*In base al testo:*
**a)** Riporta parola per parola il brano dell'articolo sulla tradizione nella Chiesa, partendo da "La discussione riaccesa" e arrivando fino a "espressamente per www.chiesa.".
**b)** Secondo l'articolo sulla tradizione nella Chiesa, perché Benedetto XVI ha reso grazie a Dio per Paolo VI e Giovanni Paolo II? Rispondi in una o due frasi.

*Testo riportato:*
-=-=-=-=-

SOMMARIO RASSEGNA STAMPA
Ancora sulla tradizione e sul tradimento.

di Sandro Magister http://chiesa.espresso.repubblica.it/

Chi tradisce la tradizione. La grande disputa

ROMA, 5 maggio 2011 – Nell'omelia per la beatificazione di Karol Wojtyla, Benedetto XVI ha esaltato "la grande eredità del Concilio Vaticano II e del suo timoniere, il servo di Dio papa Paolo VI". Per subito dopo indicare nel beato Giovanni Paolo II il papa che volle "affidare questo grande patrimonio a tutti coloro che sono e saranno in futuro chiamati a realizzarlo": Karol Wojtyla beato. "Guarderanno colui che hanno trafitto"

L'immagine del "timoniere" applicata al Concilio è ricorrente, in Joseph Ratzinger. Un anno fa – in una sua memorabile catechesi del mercoledì dedicata a un'analisi della tempesta che ha accompagnato e seguito il Vaticano II – rese "grazie a Dio" per quei "timonieri saggi della barca di Pietro", Paolo VI e Giovanni Paolo II, che "da una parte hanno difeso la novità del Concilio e dall’altra, nello stesso tempo, hanno difeso l’unicità e la continuità della Chiesa, che è sempre Chiesa di peccatori e sempre luogo di grazia": Come pilotare la Chiesa nella tempesta. Una lezione

Novità e continuità della Chiesa. È questa la chiave di lettura del Concilio su cui Benedetto XVI insiste senza posa: come l'unica che possa dar ragione delle variazioni introdotte dal Vaticano II. È una "ermeneutica della riforma nella continuità" – parole di papa Ratzinger – che è rifiutata in blocco dai lefebvriani, ma che neppure soddisfa alcuni pensatori dell'area tradizionalista, sempre più delusi dall'attuale papa....

Uno dei punti sui quali il Concilio è caduto in errore, a giudizio di questi pensatori, è la libertà di religione affermata dalla dichiarazione "Dignitatis humanae". Il più schietto nel denunciare lo strappo è l'anziano e stimato teologo Brunero Gherardini. In un suo libro di pochi mesi fa dal titolo in latino "Quæcumque dixero vobis", scrive senza mezzi termini che la "Dignitatis humanae" ha "rinnegato" e "ribaltato" l'insegnamento dei precedenti papi. E non in "decisioni storiche" di tipo pratico, ma in materia di fede.

..il filosofo Martin Rhonheimer ... invece dà ragione alla distinzione ratzingeriana tra le "decisioni storiche" che la Chiesa ha modificato, e "la sua intima natura e la sua vera identità" che la Chiesa ha mantenuto: Chi tradisce la tradizione. La grande disputa

La discussione riaccesa dai tradizionalisti procede però a più ampio raggio, non solo sul tema della libertà religiosa, che tra l'altro è stato oggetto tra il 29 aprile e il 4 maggio di una sessione plenaria della Pontificia Accademia delle Scienze Sociali, aperta da un messaggio del papa. Ecco qui di seguito tre nuovi interventi, il primo e il terzo scritti espressamente per www.chiesa.

-=-=-=-=-

*Dati grezzi:*
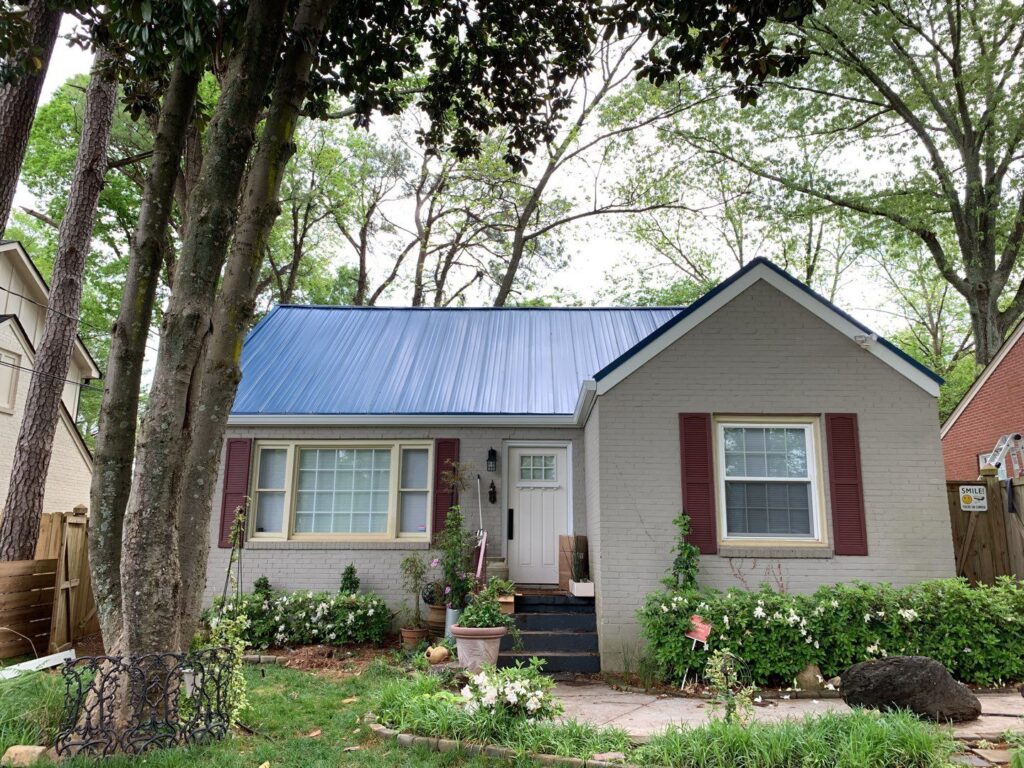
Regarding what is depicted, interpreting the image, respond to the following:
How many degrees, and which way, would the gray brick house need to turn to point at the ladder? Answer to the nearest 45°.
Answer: approximately 135° to its left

-=-=-=-=-

*Risultati dei compiti:*
**a)**
La discussione riaccesa dai tradizionalisti procede però a più ampio raggio, non solo sul tema della libertà religiosa, che tra l'altro è stato oggetto tra il 29 aprile e il 4 maggio di una sessione plenaria della Pontificia Accademia delle Scienze Sociali, aperta da un messaggio del papa. Ecco qui di seguito tre nuovi interventi, il primo e il terzo scritti espressamente per www.chiesa.

**b)** Perché erano stati «timonieri saggi della barca di Pietro». Da una parte hanno difeso la novità del Concilio e dall'altra, nello stesso tempo, hanno difeso l'unicità e la continuità della Chiesa.